WORK TO COMPLETE: Extract the final stretch of the data: the line that contains "List each element's" and every line after it, unaltered, and no other lines.
════
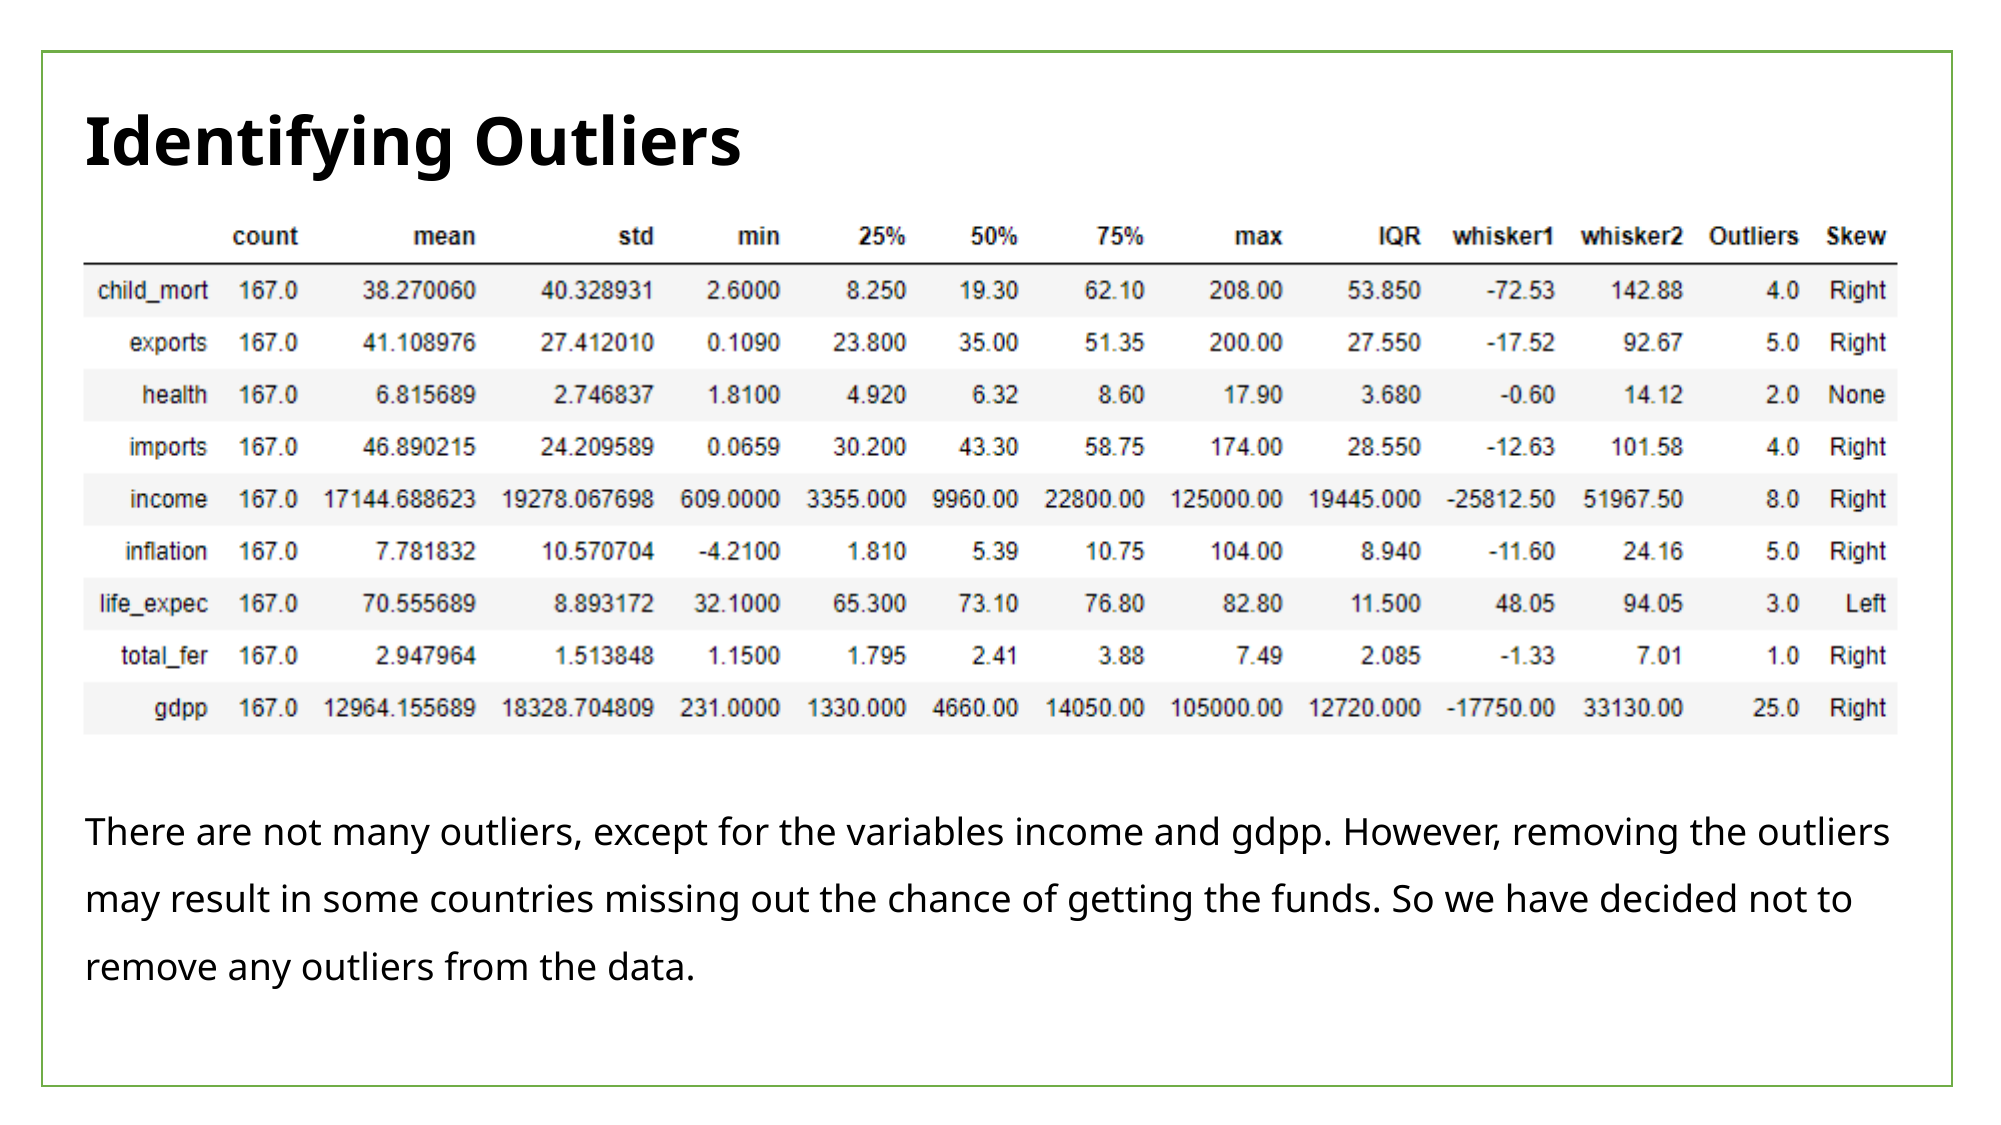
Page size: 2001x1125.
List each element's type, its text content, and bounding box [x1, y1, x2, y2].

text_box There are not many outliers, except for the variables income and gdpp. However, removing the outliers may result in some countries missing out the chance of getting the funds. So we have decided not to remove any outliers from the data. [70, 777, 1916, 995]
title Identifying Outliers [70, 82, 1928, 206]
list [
════
REPLY:
List each element's type, its text content, and bounding box [x1, y1, x2, y2].

text_box There are not many outliers, except for the variables income and gdpp. However, removing the outliers may result in some countries missing out the chance of getting the funds. So we have decided not to remove any outliers from the data. [70, 777, 1916, 995]
title Identifying Outliers [70, 82, 1928, 206]
list [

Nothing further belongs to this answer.